Awk is such a nice little tool! It doesn’t even have to be an archaic one liner akin to a stack overflow answer. You can write well structured, easy to follow awk programs, that use variables, sane conditional logic, matching functions, etc. You can do all of this by referencing the man page that you already have, and nothing else. It’s a bit like something between bash and perl— enough functionality to accomplish non-trivial file processing tasks, but not a fully featured programming language. Which is perfect when it’s perfect.
Give it a go! For a fun starter example, I recently wrote an awk program to add-or-replace a key pair in a .env file. Easy enough to do with a one liner, but was a fun little mid-day code challenge! The tricky part is the “add if not present”, the END part of an awk program comes in handy here :)

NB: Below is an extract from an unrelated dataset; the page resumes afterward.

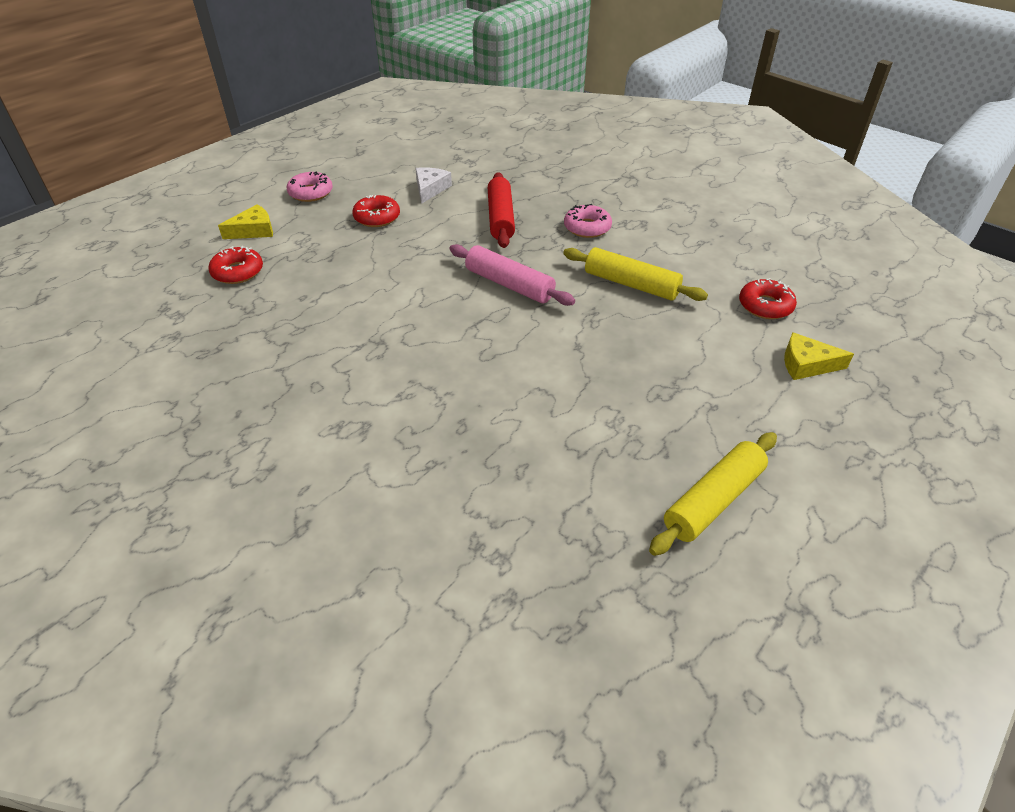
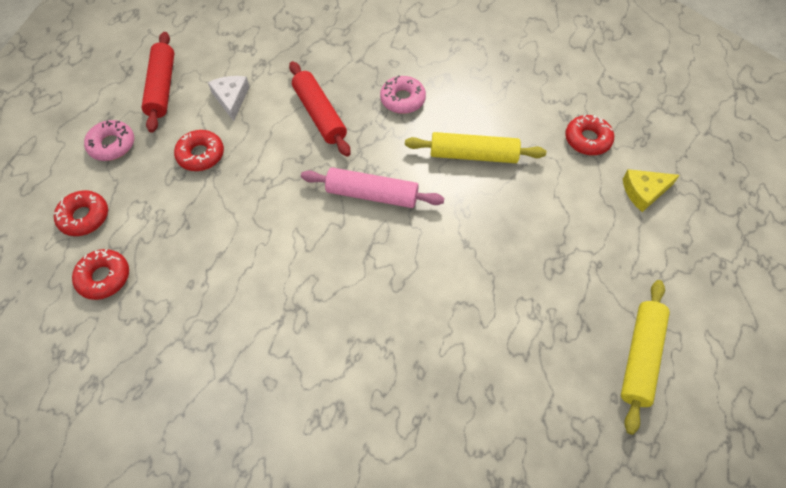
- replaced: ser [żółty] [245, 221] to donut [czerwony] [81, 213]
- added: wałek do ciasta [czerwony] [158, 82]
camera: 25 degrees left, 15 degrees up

IRL I ended up moving it all into a go cli since there were other complicated moving parts, but just that bit was completely doable with pure (and clear) awk!
Querying by rsid is clearly a bad idea. You want to partition by chromosome (and sample-id in this case) and sort by position. When looking for a given snp, the parquet reader will go through the metadata to only read the data page that contains the given position. Unless your pages are huge, read time will be super small (and cost-efficient since you don't fetch too much data). Since the data is static I would want to try storing all the sample data and metadata in arrays. (For non-static data you can't do that because you won't be able to edit the arrays later - you can only add new rows to the parquets.)
I am not really sure I understand what the author is doing, sounds like he wanted to sort by position but he failed to do so and decided to bin instead?
I agree that Awk is very useful in this kind of problems.
I'm a database guy so everything looks like a database problem to me, but I'm not sure how this would fit in (as I'm completely unfamiliar with the data used here). Can anyone more knowledgeable than me suggest whether a database, on a conventional server with some decent RAM and a bunch of SSDs would have have worked and perhaps been cheaper?
(Edit: OK, SSDs in 2019 might not have been affordable but spinny disks were cheap and still pretty fast)